- **PROMPT**: Quote all entries in full, exactly.

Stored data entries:
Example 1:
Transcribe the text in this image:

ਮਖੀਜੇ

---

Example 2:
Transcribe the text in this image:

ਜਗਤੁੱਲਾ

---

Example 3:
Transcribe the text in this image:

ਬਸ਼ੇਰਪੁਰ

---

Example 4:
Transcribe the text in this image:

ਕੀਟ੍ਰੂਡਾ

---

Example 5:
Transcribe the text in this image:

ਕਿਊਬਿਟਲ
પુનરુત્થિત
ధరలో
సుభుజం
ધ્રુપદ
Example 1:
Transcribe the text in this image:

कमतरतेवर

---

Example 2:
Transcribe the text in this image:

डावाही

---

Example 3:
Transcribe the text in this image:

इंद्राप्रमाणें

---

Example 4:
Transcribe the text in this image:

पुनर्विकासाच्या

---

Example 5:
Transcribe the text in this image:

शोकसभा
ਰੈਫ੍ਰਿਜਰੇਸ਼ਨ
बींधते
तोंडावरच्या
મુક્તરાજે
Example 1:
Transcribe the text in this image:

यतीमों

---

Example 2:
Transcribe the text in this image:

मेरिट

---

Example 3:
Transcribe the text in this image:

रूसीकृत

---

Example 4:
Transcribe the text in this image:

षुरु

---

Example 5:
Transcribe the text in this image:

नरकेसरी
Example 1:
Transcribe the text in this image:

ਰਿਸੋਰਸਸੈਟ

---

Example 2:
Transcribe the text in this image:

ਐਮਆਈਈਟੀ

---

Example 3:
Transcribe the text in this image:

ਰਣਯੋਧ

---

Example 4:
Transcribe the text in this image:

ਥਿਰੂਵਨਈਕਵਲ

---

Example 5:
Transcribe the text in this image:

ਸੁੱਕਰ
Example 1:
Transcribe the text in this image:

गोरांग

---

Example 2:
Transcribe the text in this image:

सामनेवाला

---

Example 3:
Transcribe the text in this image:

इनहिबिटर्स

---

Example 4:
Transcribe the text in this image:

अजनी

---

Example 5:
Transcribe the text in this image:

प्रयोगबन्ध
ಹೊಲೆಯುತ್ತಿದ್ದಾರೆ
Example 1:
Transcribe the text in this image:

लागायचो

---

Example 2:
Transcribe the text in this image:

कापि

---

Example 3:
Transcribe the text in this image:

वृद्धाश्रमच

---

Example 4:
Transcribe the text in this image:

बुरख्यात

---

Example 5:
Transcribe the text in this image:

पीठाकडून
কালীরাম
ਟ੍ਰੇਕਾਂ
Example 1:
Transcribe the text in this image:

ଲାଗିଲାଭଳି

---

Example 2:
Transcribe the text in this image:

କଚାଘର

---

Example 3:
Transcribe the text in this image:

- **WRITTEN ANSWER**:
Example 1:
Transcribe the text in this image:

ਮਖੀਜੇ

---

Example 2:
Transcribe the text in this image:

ਜਗਤੁੱਲਾ

---

Example 3:
Transcribe the text in this image:

ਬਸ਼ੇਰਪੁਰ

---

Example 4:
Transcribe the text in this image:

ਕੀਟ੍ਰੂਡਾ

---

Example 5:
Transcribe the text in this image:

ਕਿਊਬਿਟਲ
પુનરુત્થિત
ధరలో
సుభుజం
ધ્રુપદ
Example 1:
Transcribe the text in this image:

कमतरतेवर

---

Example 2:
Transcribe the text in this image:

डावाही

---

Example 3:
Transcribe the text in this image:

इंद्राप्रमाणें

---

Example 4:
Transcribe the text in this image:

पुनर्विकासाच्या

---

Example 5:
Transcribe the text in this image:

शोकसभा
ਰੈਫ੍ਰਿਜਰੇਸ਼ਨ
बींधते
तोंडावरच्या
મુક્તરાજે
Example 1:
Transcribe the text in this image:

यतीमों

---

Example 2:
Transcribe the text in this image:

मेरिट

---

Example 3:
Transcribe the text in this image:

रूसीकृत

---

Example 4:
Transcribe the text in this image:

षुरु

---

Example 5:
Transcribe the text in this image:

नरकेसरी
Example 1:
Transcribe the text in this image:

ਰਿਸੋਰਸਸੈਟ

---

Example 2:
Transcribe the text in this image:

ਐਮਆਈਈਟੀ

---

Example 3:
Transcribe the text in this image:

ਰਣਯੋਧ

---

Example 4:
Transcribe the text in this image:

ਥਿਰੂਵਨਈਕਵਲ

---

Example 5:
Transcribe the text in this image:

ਸੁੱਕਰ
Example 1:
Transcribe the text in this image:

गोरांग

---

Example 2:
Transcribe the text in this image:

सामनेवाला

---

Example 3:
Transcribe the text in this image:

इनहिबिटर्स

---

Example 4:
Transcribe the text in this image:

अजनी

---

Example 5:
Transcribe the text in this image:

प्रयोगबन्ध
ಹೊಲೆಯುತ್ತಿದ್ದಾರೆ
Example 1:
Transcribe the text in this image:

लागायचो

---

Example 2:
Transcribe the text in this image:

कापि

---

Example 3:
Transcribe the text in this image:

वृद्धाश्रमच

---

Example 4:
Transcribe the text in this image:

बुरख्यात

---

Example 5:
Transcribe the text in this image:

पीठाकडून
কালীরাম
ਟ੍ਰੇਕਾਂ
Example 1:
Transcribe the text in this image:

ଲାଗିଲାଭଳି

---

Example 2:
Transcribe the text in this image:

କଚାଘର

---

Example 3:
Transcribe the text in this image:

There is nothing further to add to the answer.